--- RECORDS SHOWN Enclosed Below ---
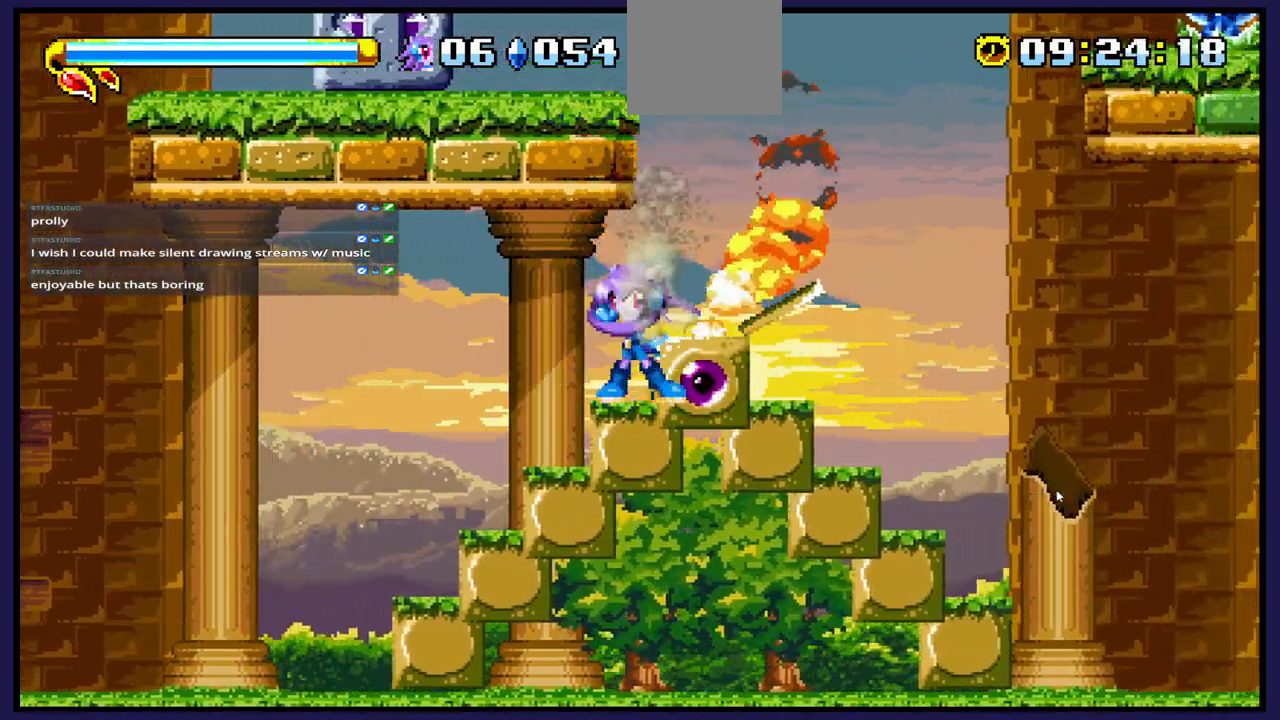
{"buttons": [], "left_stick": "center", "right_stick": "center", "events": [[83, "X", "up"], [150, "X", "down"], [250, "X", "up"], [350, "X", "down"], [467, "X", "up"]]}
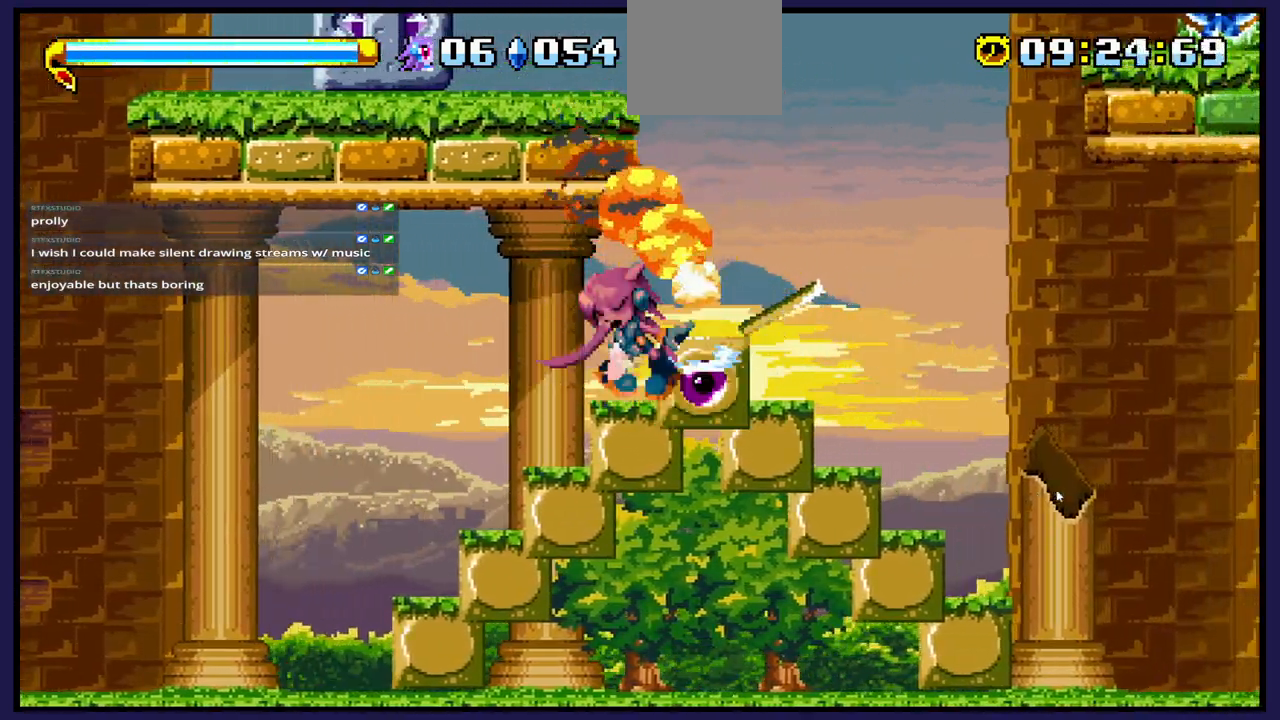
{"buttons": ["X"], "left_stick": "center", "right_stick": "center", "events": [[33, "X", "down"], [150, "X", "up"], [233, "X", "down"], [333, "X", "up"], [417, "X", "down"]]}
--- End of Enclosed RECORDS SHOWN ---
--- RECORDS SHOWN Enclosed Below ---
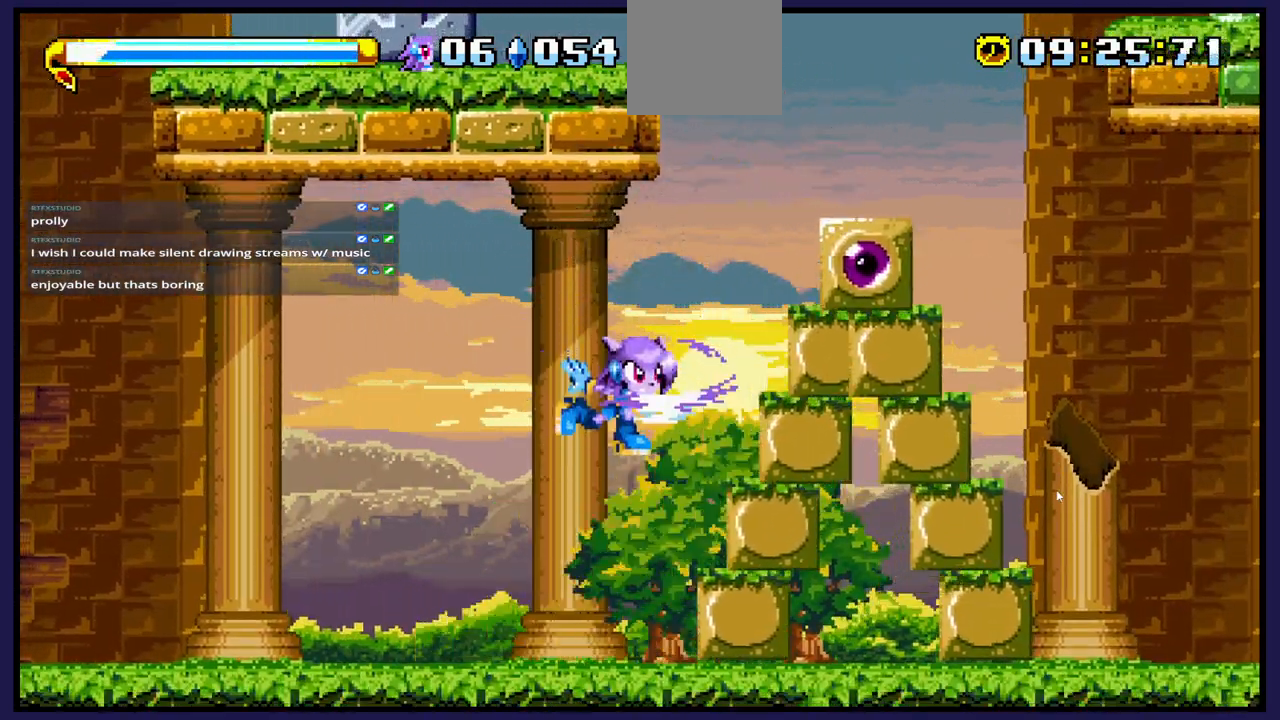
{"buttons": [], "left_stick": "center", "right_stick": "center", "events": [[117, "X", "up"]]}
--- End of Enclosed RECORDS SHOWN ---
▸ **WORK INSTRUCTIONS**:
Please give the number of lines above containing "down" and nothing else.

▸ **THE COMPLETED TASK**:
2